AMPAG welcomes the Victorian Government’s commitment to upgrading the Arts Centre Melbourne—a long overdue move and one which will have a very positive impact for the performing arts sector.
‘As Melbourne’s major venue, its viability and operational stability has a direct impact on the resident companies’, Ms Bethwyn Serow, AMPAG’s executive director, said today.
‘The Arts Centre’s $10 million ‘sustainability’ package (as well as other funding for essential capital works in the basement) should go a long way to restoring confidence.’
Four major performing arts companies regularly use the Arts Centre—the Australian Ballet, Melbourne Symphony Orchestra, Melbourne Theatre Company and Opera Australia—so its viability is of great concern.
The Victorian Budget also included a $1.1 million commitment to establishSummer in Southbank, ‘an events program for audiences of all ages’.
The major performing arts companies look forward to being involved in this exciting initiative, which will create new opportunity to engage with the community and to build the vibrancy of Melbourne’s art precinct for everyone to enjoy.
Minister for the Arts, the Hon Heidi Victoria said, ‘The Summer in Southbank program will bring new events, activities and visitors to the Precinct, responding directly to the Melbourne Arts Precinct Blueprint's recommendation to bring artists and institutions together to enliven the streets.’
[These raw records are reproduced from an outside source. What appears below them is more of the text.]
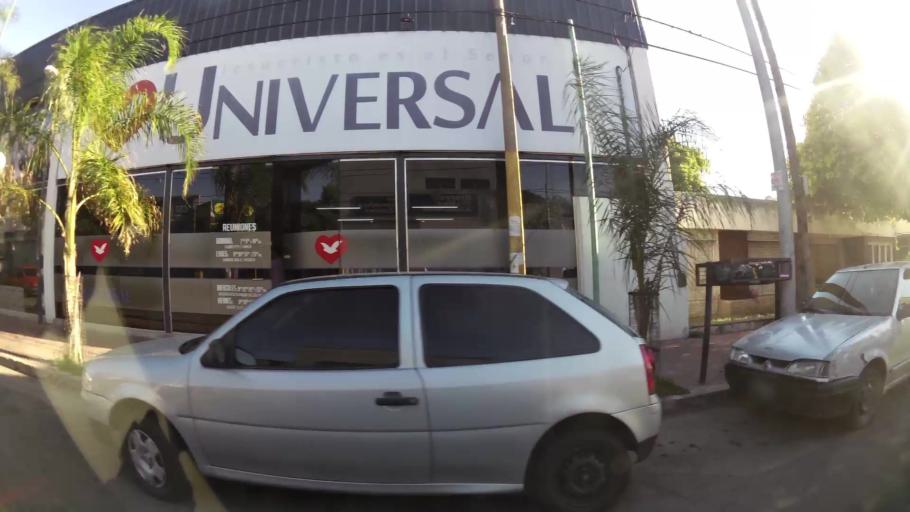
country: AR
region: Cordoba
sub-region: Departamento de Capital
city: Cordoba
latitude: -31.3806
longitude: -64.1833
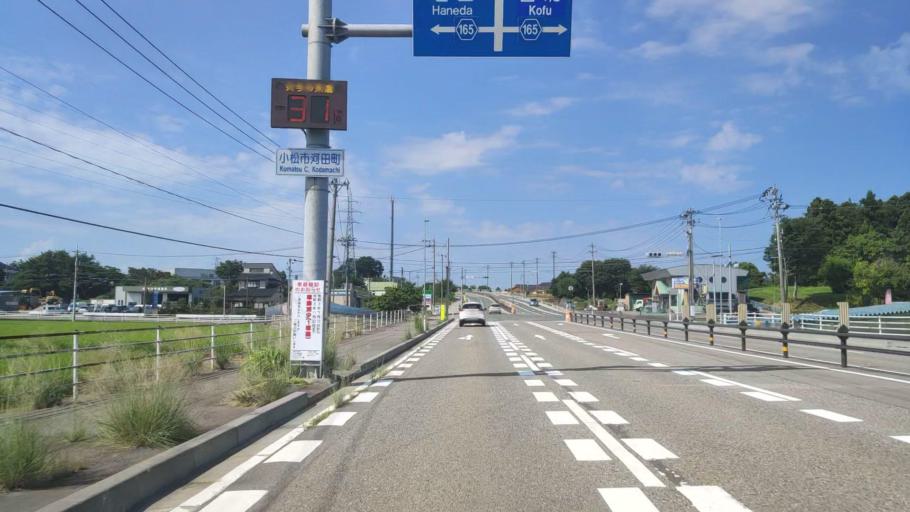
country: JP
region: Ishikawa
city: Komatsu
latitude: 36.4135
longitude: 136.5113
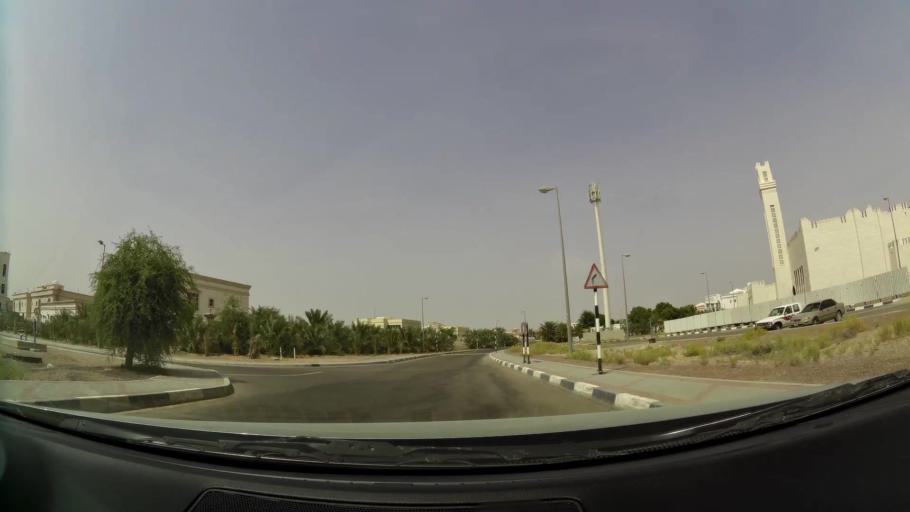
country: AE
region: Abu Dhabi
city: Al Ain
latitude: 24.1630
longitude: 55.6594
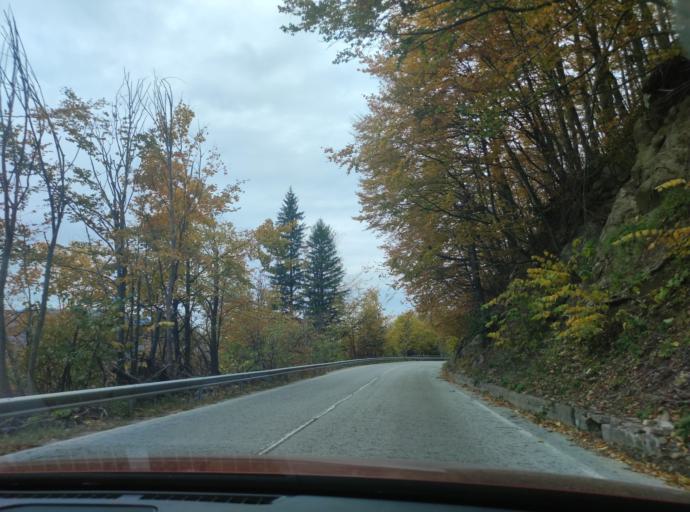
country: BG
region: Montana
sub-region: Obshtina Berkovitsa
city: Berkovitsa
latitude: 43.1462
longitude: 23.1443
AMPAG also welcomed the $5 million earmarked for the Arts and Cultural Facilities Maintenance Fund, which supports essential maintenance works at state-owned arts facilities that house a range of government and non-government arts organisations.
The Western Australian government is also concentrating on infrastructure programs in its arts funding with $21.5 million for capital works, including $7.8million over the next four years to be invested in upgrading equipment and facilities at some of the state’s key performance venues and cultural institutions.
This investment will replace outdated and equipment and technology, ‘bringing our cultural institutions in line with modern practices’.
However, Chamber of Arts and Culture WA, Warwick Hemsley, said the total arts budget has suffered a reduction of $2 million from the budgeted figure for 2013–14 and considerably less that the estimated actuals for this financial year.
‘The pre-budget announcements of new funds for equipment upgrades and regional touring had done little to disguise the fact that arts funding as a proportion of the total state budget has diminished from just under 1 per cent ten years ago to a current level of 0.45 per cent.
‘The Chamber strongly supports legacy projects such as the State Theatre Centre and the new museum as important parts of ongoing investment in capital works but questions whether the sector will continue to flourish enough to provide the necessary artistic and cultural content for them,’ Mr Hemsley said.
‘We agree that access to high quality arts experiences and cultural infrastructure increases the liveability of regional towns and cities and enhances the quality of life for Western Australians living in these regional communities,’ Ms Serow said.
‘We wait to see how other state governments support the arts in their forward budgets,’ she said.
Queensland releases its on 3 June, New South Wales on 17 June, South Australia on 19 June and Tasmania on 28 August 2014.